• [Trecho]:
----------------
Gerard Horst - Adoração dos pastores - 1622 |
Por professor e historiador Bruno Rafael
A partir da expansão do
cristianismo durante o império romano esta religião universalista chegou aos
quatro cantos do mundo de forma surpreendente. São várias as hipóteses para
este crescimento vertiginoso, no entanto, não é este o objetivo deste texto o
fato é que da Palestina ele chegou até nós no ocidente. No natal comemora-se o
nascimento da pessoa mais importante da religião cristã, ou seja, Jesus de
Nazaré. Porém, os Evangelhos não fixam
nenhuma data para o nascimento e são contraditórios.
Mateus situa o evento durante o
governo de Herodes, o grande, morto em 4 d.c e Lucas o situa durante um
recenseamento no império romano que os documentos dão conta que ocorreu no ano
6 d.c, mas que, na Judeia, aconteceu um ano depois (ROQUE, 2013).
Segundo a historiadora Maria
Isabel Roque (2013) os cristãos inicialmente não festejavam o nascimento, mas a
morte de Jesus enfatizando a páscoa. Talvez por isso a não preocupação de fixar
uma data. Mas qual o possível ano?
Através dos indícios encontrados nos relatos
evangélicos, em conjugação com a data da morte de Herodes e a passagem da
estrela de Belém que, segundo uma observação de Kepler geralmente aceite, se
tratou de uma possível conjunção de Júpiter e Saturno sobre a constelação de
Peixes (Sachs and Walker 1984, 43-44), estima-se que Cristo tenha nascido entre
os anos 7 e 2 a.c.(ROQUE, 2013, p.104).
Também o dia 25 de dezembro
fixou-se tardiamente, a mais antiga referência é do ano 354 de Furio Dionisio
Filocalo (ROQUE, 2013). Nesta data comemorava-se o solstício de inverno no
calendário romano e justifica-se pelo sincretismo entre o cristianismo e o
culto solar de Mitras e do Sol Invictus.
A história do Natal começa, na
verdade, pelo menos 7 mil anos antes do nascimento de Jesus. É tão antiga
quanto a civilização e tem um motivo bem prático: celebrar o solstício de
inverno, a noite mais longa do ano no hemisfério norte, que acontece no final
de dezembro. Dessa madrugada em diante, o sol fica cada vez mais tempo no céu,
até o auge do verão. É o ponto de virada das trevas para luz: o “renascimento”
do Sol. Num tempo em que o homem deixava de ser um caçador errante e começava a
dominar a agricultura, a volta dos dias mais longos significava a certeza de
colheitas no ano seguinte. E então era só festa. Na Mesopotâmia, a celebração
durava 12 dias. Já os gregos aproveitavam o solstício para cultuar Dionísio, o
deus do vinho e da vida mansa, enquanto os egípcios relembravam a passagem do
deus Osíris para o mundo dos mortos. Na China, as homenagens eram (e ainda são)
----------------
• [Material apresentado]:
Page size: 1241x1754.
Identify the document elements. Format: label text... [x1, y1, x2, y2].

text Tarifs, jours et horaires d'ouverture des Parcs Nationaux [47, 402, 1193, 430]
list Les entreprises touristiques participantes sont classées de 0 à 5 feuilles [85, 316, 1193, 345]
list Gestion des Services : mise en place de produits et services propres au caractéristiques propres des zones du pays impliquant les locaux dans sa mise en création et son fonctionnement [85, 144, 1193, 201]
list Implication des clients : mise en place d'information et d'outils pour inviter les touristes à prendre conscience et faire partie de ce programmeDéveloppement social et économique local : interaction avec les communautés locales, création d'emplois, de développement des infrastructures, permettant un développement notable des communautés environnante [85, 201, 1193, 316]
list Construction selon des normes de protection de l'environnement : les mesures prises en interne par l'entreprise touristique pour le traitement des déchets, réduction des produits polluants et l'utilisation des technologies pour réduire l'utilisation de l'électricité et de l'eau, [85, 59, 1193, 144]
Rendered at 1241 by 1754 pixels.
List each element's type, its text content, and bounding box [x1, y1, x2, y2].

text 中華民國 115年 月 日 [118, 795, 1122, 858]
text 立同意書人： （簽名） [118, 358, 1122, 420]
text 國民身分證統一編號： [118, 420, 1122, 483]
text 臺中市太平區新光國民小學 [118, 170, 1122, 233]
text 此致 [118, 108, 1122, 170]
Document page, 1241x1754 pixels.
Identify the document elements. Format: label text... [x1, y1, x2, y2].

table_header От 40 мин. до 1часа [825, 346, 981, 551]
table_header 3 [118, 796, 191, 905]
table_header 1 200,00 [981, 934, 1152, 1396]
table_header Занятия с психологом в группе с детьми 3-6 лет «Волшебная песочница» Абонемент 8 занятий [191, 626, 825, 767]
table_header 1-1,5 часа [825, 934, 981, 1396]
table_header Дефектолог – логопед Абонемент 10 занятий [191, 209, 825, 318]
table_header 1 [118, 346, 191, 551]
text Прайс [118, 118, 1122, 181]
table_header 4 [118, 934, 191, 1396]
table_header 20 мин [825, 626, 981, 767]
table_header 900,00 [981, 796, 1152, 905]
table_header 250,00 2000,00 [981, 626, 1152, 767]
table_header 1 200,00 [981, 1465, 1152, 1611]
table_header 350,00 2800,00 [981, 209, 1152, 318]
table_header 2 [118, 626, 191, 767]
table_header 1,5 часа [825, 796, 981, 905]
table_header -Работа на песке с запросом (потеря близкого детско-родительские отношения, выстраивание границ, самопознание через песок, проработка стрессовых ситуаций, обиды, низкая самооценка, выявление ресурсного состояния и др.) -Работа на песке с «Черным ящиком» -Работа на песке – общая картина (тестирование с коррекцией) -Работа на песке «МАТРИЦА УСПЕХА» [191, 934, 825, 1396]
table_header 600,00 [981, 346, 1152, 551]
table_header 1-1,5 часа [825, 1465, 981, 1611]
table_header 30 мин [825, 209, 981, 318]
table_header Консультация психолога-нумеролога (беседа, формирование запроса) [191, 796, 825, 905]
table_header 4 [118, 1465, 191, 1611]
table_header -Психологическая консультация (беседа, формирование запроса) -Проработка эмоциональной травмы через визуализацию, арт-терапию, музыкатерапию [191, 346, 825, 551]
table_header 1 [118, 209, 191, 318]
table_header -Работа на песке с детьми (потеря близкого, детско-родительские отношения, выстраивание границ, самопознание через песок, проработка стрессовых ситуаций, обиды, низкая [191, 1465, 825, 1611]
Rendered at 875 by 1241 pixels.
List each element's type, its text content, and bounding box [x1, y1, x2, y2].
----------------
• [Tarefas]:
1 - Copie do trecho sobre a origem do Natal a parte que começa nas palavras que contêm "Através dos indícios" e termina em "a.c.(ROQUE, 2013, p.104).".
2 - Resuma em duas frases o trecho sobre a origem do Natal.

• [Respostas escritas]:
1 -
Através dos indícios encontrados nos relatos
evangélicos, em conjugação com a data da morte de Herodes e a passagem da
estrela de Belém que, segundo uma observação de Kepler geralmente aceite, se
tratou de uma possível conjunção de Júpiter e Saturno sobre a constelação de
Peixes (Sachs and Walker 1984, 43-44), estima-se que Cristo tenha nascido entre
os anos 7 e 2 a.c.(ROQUE, 2013, p.104).

2 - Os Evangelhos não fixam uma data para o nascimento de Jesus, mas, pelos relatos evangélicos, pela morte de Herodes e pela estrela de Belém, estima-se que ele tenha nascido entre os anos 7 e 2 a.C. O dia 25 de dezembro fixou-se tardiamente e coincide com o solstício de inverno do calendário romano, cuja celebração é muito mais antiga e marcava a volta dos dias mais longos.